Mas, em contrário, a Escritura: Ainda que Moisés e Samuel se pusessem diante de mim, não está a minha alma com este povo. Entretanto, eles foram os que mais mereceram perante Deus. Logo, parece que nenhum homem pode merecer para outro a primeira graça.

SOLUÇÃO. – Como do sobredito resulta, as nossas obras podem ser meritórias, por duas razões. Primeiro, em virtude da moção divina, e então, merecemos condignamente. Depois, por procederem do livre arbítrio, pelo qual agimos voluntariamente. E por este lado, o mérito é côngruo; pois é congruente, que o homem, usando bem das suas capacidades, Deus obre mais excelentemente, de conformidade com a sobreexcelência do seu poder.

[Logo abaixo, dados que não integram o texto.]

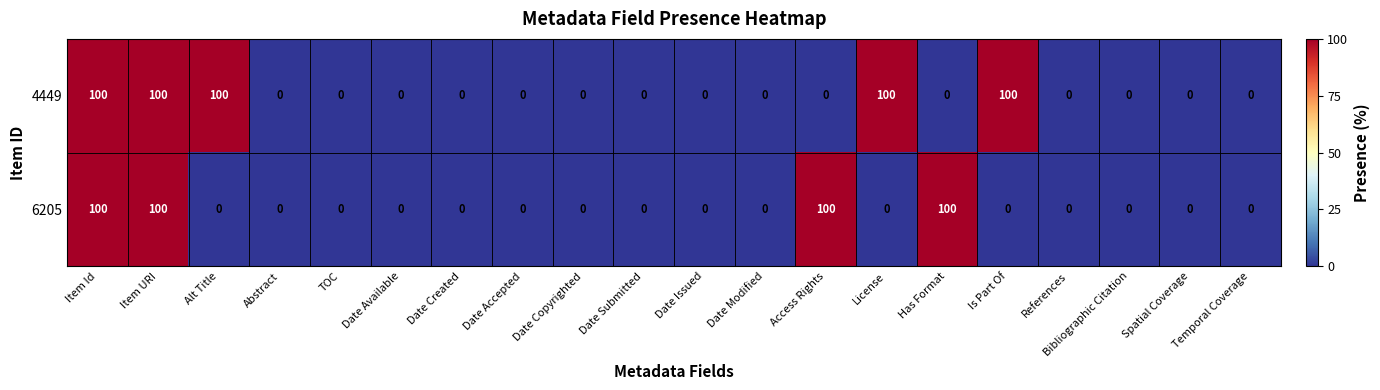

What is the difference between the highest and lowest values at License?

100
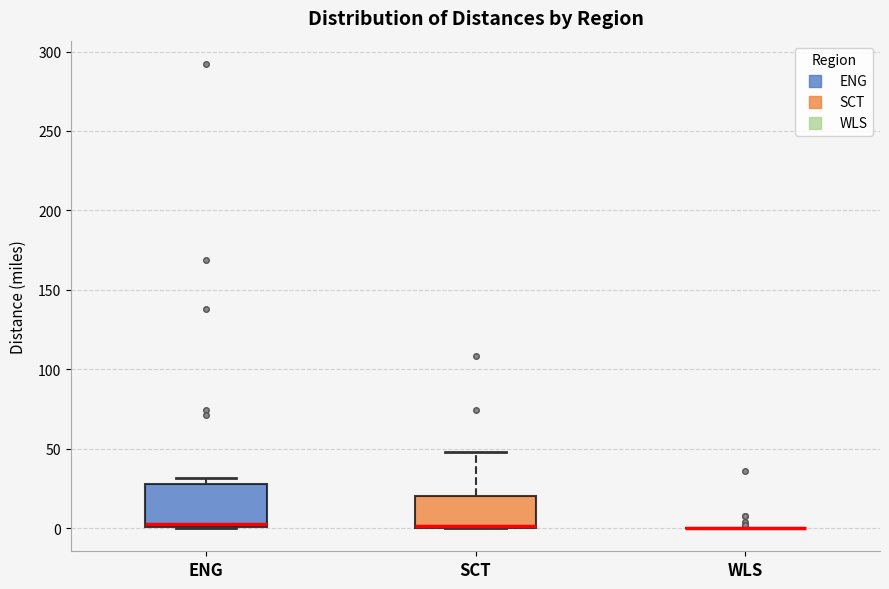

Reading left to right, transcribe this box plot: for each box, give where its median line is, the range the box spans, and where its two whiskers end, as read against the y-axis. The values are not printed on the chart, so give them approximately, as read against the axis.

ENG: median 0 (just above the box's lower edge), box 0 to 30, whiskers 0 to 30 (just above the box's upper edge)
SCT: median 0 (drawn on the box's lower edge), box 0 to 20, whiskers 0 to 50
WLS: box collapsed to a line at 0, whiskers 0 to 0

Por onde é claro que, por mérito condigno, ninguém, salvo Cristo, pode merecer para outrem a primeira graça. Porque todos nós somos movidos por Deus, pelo dom da graça, para chegarmos à vida eterna; e portanto, o mérito condigno não pode ir além dessa moção. A alma de Cristo, porém, recebeu, pela graça, essa moção divina, não só para alcançar a glória da vida eterna, mas também para levar os outros para ela, como cabeça da Igreja e autor da salvação humana, conforme a Escritura: Levou muitos filhos à glória, ele o autor da salvação etc.

Por mérito côngruo, porém, podemos merecer para outrem a primeira graça. Pois, o homem, constituído em graça, cumprindo a vontade de Deus, é congruente que Deus, por uma amizade proporcional, cumpra a vontade de um relativa à salvação de outro. Embora, às vezes, possa advir impedimento por parte daquele a quem esse justo desejava a justificação. Ora, é a um caso dessa espécie que se refere o lugar de Jeremias, ultimamente citado.

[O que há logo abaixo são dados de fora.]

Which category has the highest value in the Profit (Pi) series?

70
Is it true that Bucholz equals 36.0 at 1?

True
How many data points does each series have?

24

DONDE A RESPOSTA À PRIMEIRA OBJEÇÃO. – A fé de um vale para a salvação de outro, por mérito côngruo e não condigno.

RESPOSTA À SEGUNDA. – A oração impetra confiando na misericórdia; ao passo que o mérito condigno, na justiça. Por isso, o homem, orando, impetra muitos bens da divina misericórdia que, contudo, por justiça, não merece, conforme aquilo da Escritura: Nós, prostrando-nos em terra diante da tua face não fazemos estas deprecações fundados em alguns merecimentos da nossa justiça, mas, sim, na multidão das tuas misericórdias.

RESPOSTA À TERCEIRA. – Diz-se que os pobres, recebendo a esmola, recebem os que lha dão nos tabernáculos eternos, ou por lhes pedir o perdão, orando; ou por merecerem, côngruamente, em favor deles, por outras boas ações; ou também, materialmente falando, porque, pelas próprias obras de misericórdia, que praticamos para com os pobres, mereçamos ser recebidos nos tabernáculos eternos.